Legal high user tells of detox in custody
A teenager using synthetic cannabis and living on the street has gone through a three-month detox – his time in custody on remand.
Seventeen-year-old Nico Ropiha mentioned the benefit of the compulsory “detox” to his defence counsel Moana Cole before his sentencing in the Christchurch District Court yesterday.
The synthetic cannabis has affected his life since just before he turned 17. He has ended up leaving his family, sleeping in abandoned buildings, stealing food to eat, and doing nothing as the court sentences piled up against him.
It all caught up with him a few months ago, and led to Judge Jane Farish yesterday imposing a nine-month jail term which will be followed by six months of prison release conditions under strict conditions.

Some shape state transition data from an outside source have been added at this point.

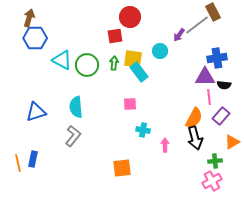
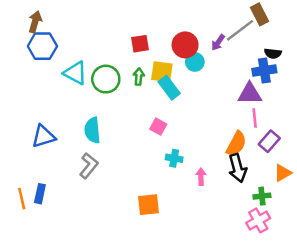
red circle: (130, 17) -> (185, 45), moved
black semicircle: (224, 85) -> (273, 53), moved
pink square: (130, 104) -> (158, 127), turned 32

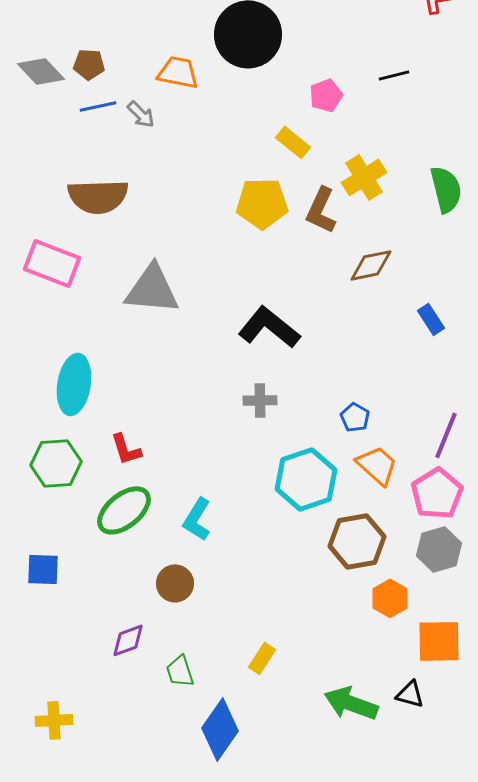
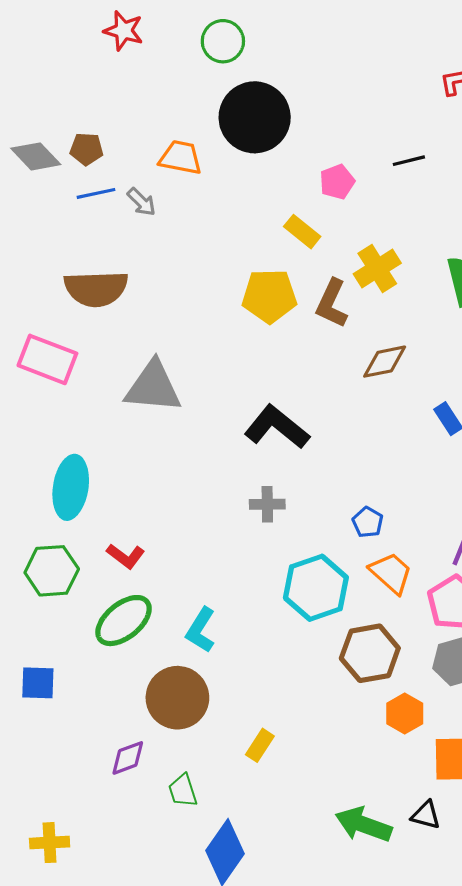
red L-shape: (126, 449) -> (126, 556), turned -36
brown circle: (175, 583) -> (177, 698), size x1.6
yellow rectangle: (262, 658) -> (260, 745), moved

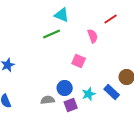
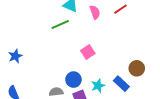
pink semicircle: (93, 36) -> (95, 12), moved
pink square: (79, 61) -> (88, 52), turned 32

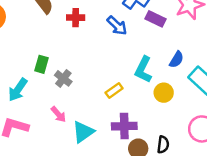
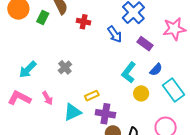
purple rectangle: (156, 19) -> (145, 44), moved
green rectangle: (42, 64) -> (43, 17), moved
yellow rectangle: (114, 91) -> (92, 96), moved
pink arrow: (58, 114) -> (47, 98), moved

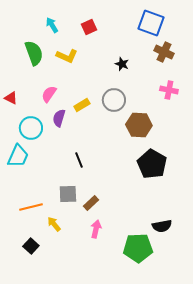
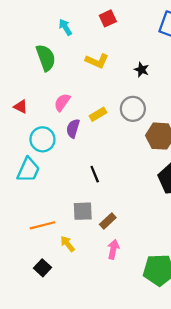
red square: (89, 27) -> (108, 18), moved
yellow L-shape: (67, 56) -> (97, 61), moved

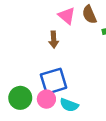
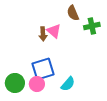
pink triangle: (67, 16) -> (54, 31), moved
cyan semicircle: (69, 105) -> (68, 84), moved, turned -70

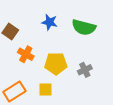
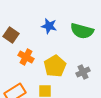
yellow pentagon: (56, 64) -> (55, 66), turned -30

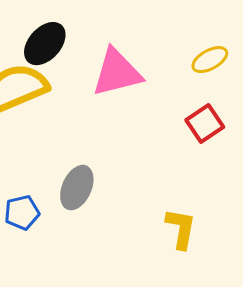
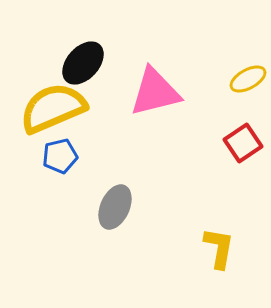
blue pentagon: (22, 213) -> (60, 156), moved

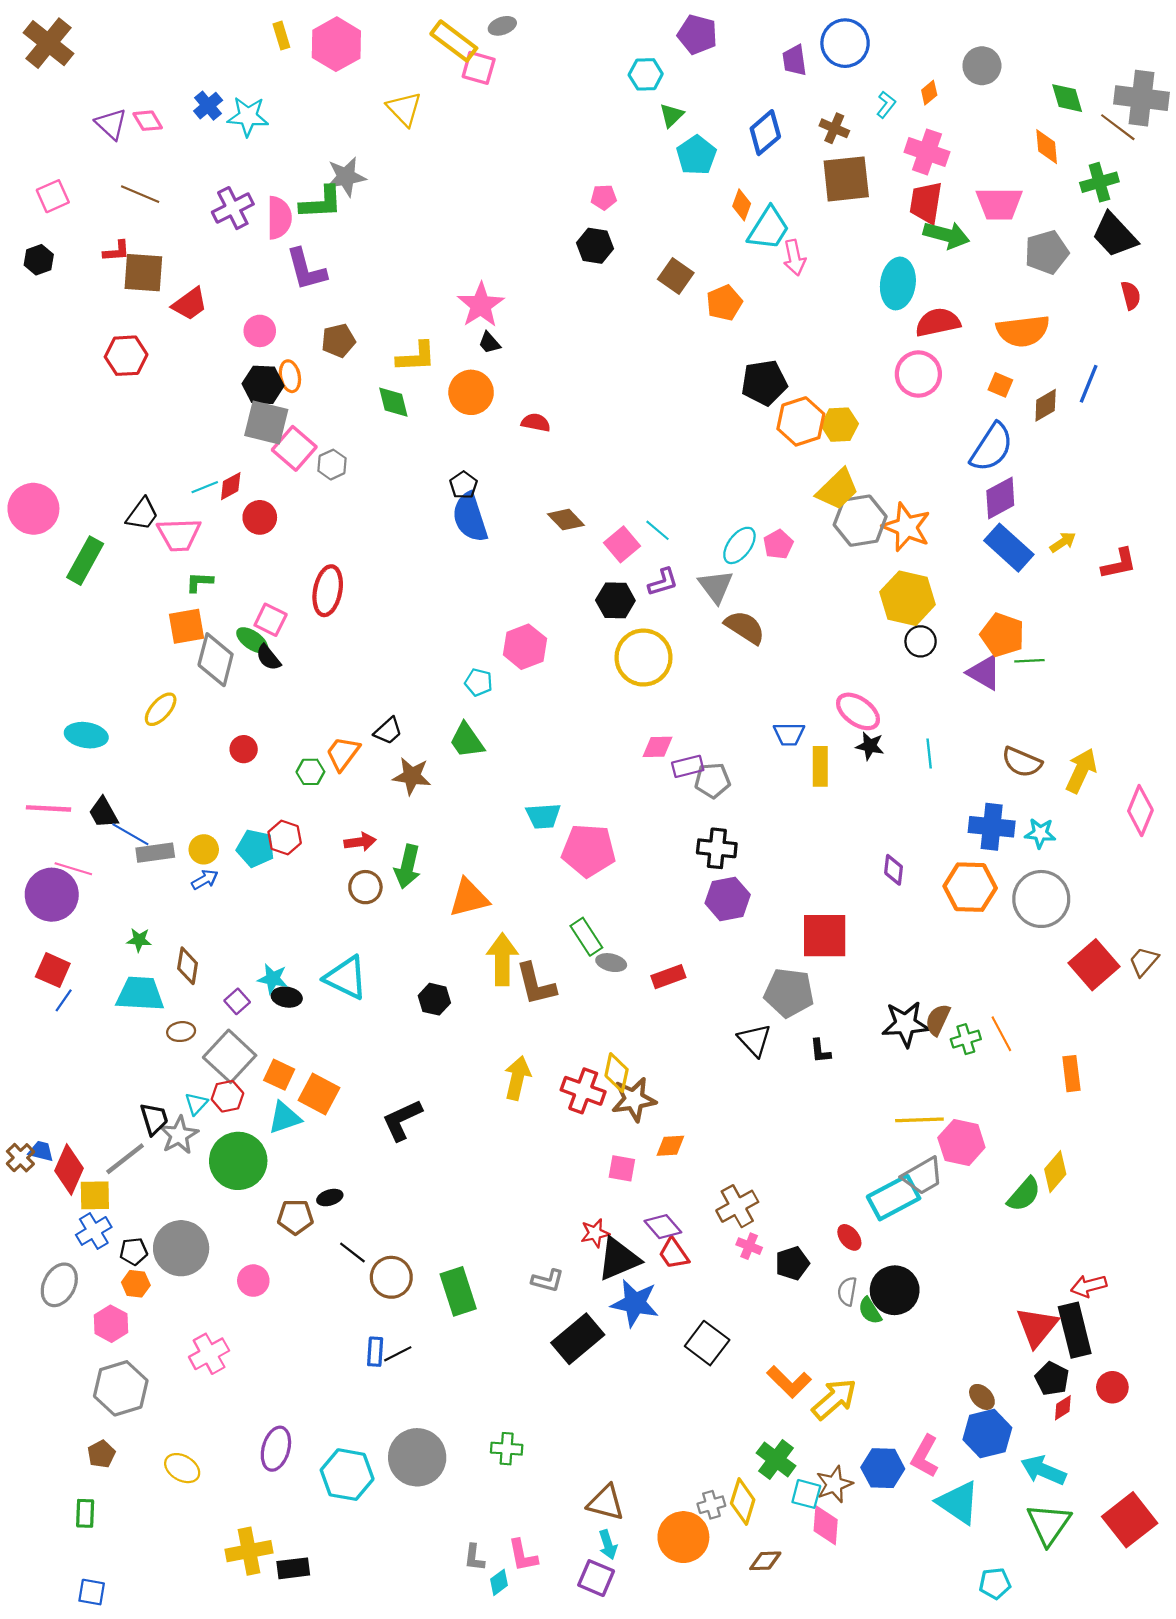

During that time, his probation officer will have to approve where he lives, so he can’t return to the streets, and he will have to do a Youth Offender Programme rehabilitation course, and undertake treatment and counselling for work and living skills.
“If you can get job skills and get a job, you won’t end up stealing and living on the street,” said the judge.
Judge Farish said she believed his involvement with synthetic cannabis would have started in 2013 when he left home before he turned 17.
Miss Cole said he had been put into care but had left because of the stand-over tactics he encountered there, and began living on the streets. “He engaged in drinking and synthetic cannabis and his associates led him down a very unfortunate path,” she said.
After his three months in custody on remand he was now motivated to do the rehabilitation.
Judge Farish told him that when he became old enough for the adult court last year, judges had given him sentences that were designed to keep him out of jail, but he had not done anything.
He had breached sentences of supervision and intensive supervision, and probation said he had only done 2.5 hours of a 90-hour sentence of community work.
He had been caught twice living in abandoned buildings, and he and an associate had burgled a boarded-up and damaged dairy to try to get food.
He had also been caught tagging – an intentional damage charge. Judge Farish said she imagined his shoplifting had been to obtain money for synthetic cannabis, because he had not been able to get a welfare benefit.
She was not surprised that he had not done his sentences. “When you were living on the street the most important thing is where you were going to sleep, what you are going to eat – particularly when you have no income – and where you are going to get synthetic cannabis.”